= International Post Corporation =

International Post Corporation (IPC) is a cooperative association of 26 national postal services from major countries in Europe, Asia Pacific and North America. IPC's main activities are providing assistance to its postal members, whose businesses activities include mail, parcels, express, logistics, retail and banking services.

IPC was founded in 1989 and since then its main activities have been to upgrade quality and service performance, to develop technology to help members improve service for international letters, parcels and express, and to provide industry intelligence and platforms for cooperation between posts. Its headquarters are in Brussels, Belgium.

== Membership and governance ==

=== Membership ===

IPC members represent postal operators from Europe, North America and the Asia-Pacific region. IPC Shareholding Members are allocated a minimum number of shares based on their total addressed mail volumes (i.e. total letter mail handled and delivered inside and outside the organisation’s home country, excluding unaddressed mail and newspapers but including magazines). All IPC members should have a universal service obligation for the provision of mail services although the Board is authorised to admit members without such an obligation.
IPC’s current members are:

| Country | Postal organisation |
|---|---|
| Australia | Australia Post |
| Austria | Austrian Post |
| Belgium | bpost |
| Canada | Canada Post |
| Croatia | Hrvatska pošta |
| Cyprus | Cyprus Post |
| Denmark | Post Danmark (PostNord) |
| Estonia | Omniva |
| Finland | Posti Group |
| France | La Poste |
| Germany | Deutsche Post DHL |
| Great Britain (United Kingdom) | Royal Mail |
| Greece | Hellenic Post |
| Hungary | Magyar Posta |
| Iceland | Iceland Post |
| Ireland | An Post |
| Italy | Poste Italiane |
| Luxembourg | POST Luxembourg |
| Netherlands | PostNL |
| New Zealand | New Zealand Post |
| Norway | Posten Norge |
| Portugal | CTT–Correios de Portugal |
| Spain | Correos y Telégrafos |
| Sweden | Posten (PostNord) |
| Switzerland | Swiss Post |
| United States | United States Postal Service |

=== Governance ===
IPC is a cooperative company governed by a Board, composed of the chief executive officers from eleven IPC members plus IPC's president and chief executive. The board is chaired by Tone Wille, CEO of Posten Norge.
IPC’s current CEO is Holger Winklbauer.

== Mission and activities ==
International Post Corporation was founded in 1989 and is headquartered in Brussels, Belgium.
IPC was founded with a double role: provide a platform to exchange intelligence between its member posts, and develop and support systems to improve international mail services through quality of service and interoperability.

IPC’s main activities include:

- Upgrading international mail quality
- Providing industry intelligence and research
- Providing platforms for senior management

=== Mail quality ===

IPC’s core activity is to develop and provide technological solutions to support member postal operators in achieving quality of service performance requirements. These services focus on upgrading and maintaining member posts’ end-to-end performance for cross-border mail through monitoring and streamlining international mail processes.

IPC deploys a number of technology infrastructures and systems such as radio frequency identification (RFID), item monitoring and a harmonised customer service system (CSS), which provide transparency in international mail movements, provision of full operational information and data for calculating intercompany payments, detailed enquiry processing and quality of service performance results.

IPC also focuses on key areas for the postal sector like, e-commerce, intercompany pricing and sustainability.

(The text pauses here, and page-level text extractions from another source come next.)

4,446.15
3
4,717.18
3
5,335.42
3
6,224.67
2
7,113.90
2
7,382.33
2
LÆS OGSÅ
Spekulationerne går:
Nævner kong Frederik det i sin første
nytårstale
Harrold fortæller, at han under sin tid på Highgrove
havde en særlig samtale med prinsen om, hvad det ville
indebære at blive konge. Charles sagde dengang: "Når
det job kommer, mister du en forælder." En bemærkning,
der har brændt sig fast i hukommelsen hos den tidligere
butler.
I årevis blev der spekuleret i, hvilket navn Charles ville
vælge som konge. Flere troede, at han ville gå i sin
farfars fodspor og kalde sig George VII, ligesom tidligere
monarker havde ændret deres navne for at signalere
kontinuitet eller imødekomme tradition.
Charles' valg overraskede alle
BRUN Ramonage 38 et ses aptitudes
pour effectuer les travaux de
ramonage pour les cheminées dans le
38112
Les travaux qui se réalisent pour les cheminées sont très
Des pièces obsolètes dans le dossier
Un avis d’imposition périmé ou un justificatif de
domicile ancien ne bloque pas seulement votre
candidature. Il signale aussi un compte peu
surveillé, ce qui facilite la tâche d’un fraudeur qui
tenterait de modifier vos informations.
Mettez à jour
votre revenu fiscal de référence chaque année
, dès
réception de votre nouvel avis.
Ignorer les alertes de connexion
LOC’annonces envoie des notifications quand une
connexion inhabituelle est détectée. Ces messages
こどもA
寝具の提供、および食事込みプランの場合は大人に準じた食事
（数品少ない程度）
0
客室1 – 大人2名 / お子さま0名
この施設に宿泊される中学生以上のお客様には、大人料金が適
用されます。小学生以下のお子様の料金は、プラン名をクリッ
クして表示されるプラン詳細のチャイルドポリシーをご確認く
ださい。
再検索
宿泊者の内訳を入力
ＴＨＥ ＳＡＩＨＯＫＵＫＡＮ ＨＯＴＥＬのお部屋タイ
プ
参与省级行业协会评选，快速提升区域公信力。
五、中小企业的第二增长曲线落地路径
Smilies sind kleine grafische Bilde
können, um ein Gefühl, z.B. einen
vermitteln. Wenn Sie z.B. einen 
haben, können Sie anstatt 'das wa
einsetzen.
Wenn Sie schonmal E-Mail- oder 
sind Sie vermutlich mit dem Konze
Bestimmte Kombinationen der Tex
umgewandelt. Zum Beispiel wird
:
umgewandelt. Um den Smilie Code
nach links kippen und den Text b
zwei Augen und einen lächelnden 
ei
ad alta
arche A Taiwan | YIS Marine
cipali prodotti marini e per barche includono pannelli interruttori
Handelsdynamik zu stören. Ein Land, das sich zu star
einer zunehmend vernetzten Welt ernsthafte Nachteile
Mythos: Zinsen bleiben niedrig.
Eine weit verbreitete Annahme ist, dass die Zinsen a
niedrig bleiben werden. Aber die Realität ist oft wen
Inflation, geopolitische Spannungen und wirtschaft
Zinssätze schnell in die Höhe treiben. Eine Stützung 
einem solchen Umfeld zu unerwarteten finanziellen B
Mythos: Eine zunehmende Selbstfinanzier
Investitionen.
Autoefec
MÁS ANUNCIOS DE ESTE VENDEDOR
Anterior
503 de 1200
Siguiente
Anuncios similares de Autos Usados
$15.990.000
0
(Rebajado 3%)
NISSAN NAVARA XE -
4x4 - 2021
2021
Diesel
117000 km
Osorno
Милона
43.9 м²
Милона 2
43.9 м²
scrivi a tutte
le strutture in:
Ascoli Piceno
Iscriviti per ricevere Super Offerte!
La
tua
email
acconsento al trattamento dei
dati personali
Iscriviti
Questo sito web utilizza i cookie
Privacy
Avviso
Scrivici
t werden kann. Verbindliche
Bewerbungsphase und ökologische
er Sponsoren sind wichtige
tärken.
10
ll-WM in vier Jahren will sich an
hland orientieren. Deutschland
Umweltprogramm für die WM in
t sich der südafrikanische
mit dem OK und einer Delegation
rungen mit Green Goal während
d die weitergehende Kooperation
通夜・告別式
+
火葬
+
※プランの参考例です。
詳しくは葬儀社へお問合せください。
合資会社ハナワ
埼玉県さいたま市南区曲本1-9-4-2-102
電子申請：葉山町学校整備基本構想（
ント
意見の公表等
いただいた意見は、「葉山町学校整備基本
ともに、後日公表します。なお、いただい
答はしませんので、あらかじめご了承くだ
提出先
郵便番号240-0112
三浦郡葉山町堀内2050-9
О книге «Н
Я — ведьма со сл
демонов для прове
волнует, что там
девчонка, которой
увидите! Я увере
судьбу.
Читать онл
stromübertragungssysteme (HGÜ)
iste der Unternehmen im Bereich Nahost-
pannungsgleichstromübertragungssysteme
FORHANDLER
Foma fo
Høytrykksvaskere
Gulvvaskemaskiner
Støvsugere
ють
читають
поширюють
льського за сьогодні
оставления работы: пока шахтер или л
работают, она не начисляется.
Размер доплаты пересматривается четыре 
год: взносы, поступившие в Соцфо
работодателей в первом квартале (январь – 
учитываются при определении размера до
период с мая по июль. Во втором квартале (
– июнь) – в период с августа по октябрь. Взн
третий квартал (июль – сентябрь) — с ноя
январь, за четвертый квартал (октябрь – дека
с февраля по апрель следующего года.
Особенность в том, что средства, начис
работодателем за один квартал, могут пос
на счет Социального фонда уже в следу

In 2009, the company launched its sector-wide sustainability programme, which aimed at reducing the carbon emissions of its participants by 20% by 2020 - a target which was attained in 2018. The company is also a signatory to the UN Global Compact.

=== Market research ===
IPC’s marketing function focuses on creating intelligence on market developments and sharing best practice between posts. Through the close relation with the postal industry, IPC carries out research and gathers intelligence within the postal industry. Some the areas analysed are direct marketing, e-commerce, digital business and environmental sustainability.

The IPC Cross-Border E-Commerce Shopper Survey provides a comprehensive analysis of the global trends and drivers shaping cross-border e-commerce from the perspective of online consumers. The aim is to inform postal operators of changing customer needs so that they can take informed decisions with regard to their international product portfolio and delivery service specifications.

=== Collaboration ===
IPC is a cooperative member organisation and as such one of its goals is to provide a framework for networking and knowledge sharing by establishing platforms. These platforms bring together senior postal executives across a range of functions and facilitate further postal operator cooperation by leading groups dedicated to developing solutions to specific cross-border market requirements.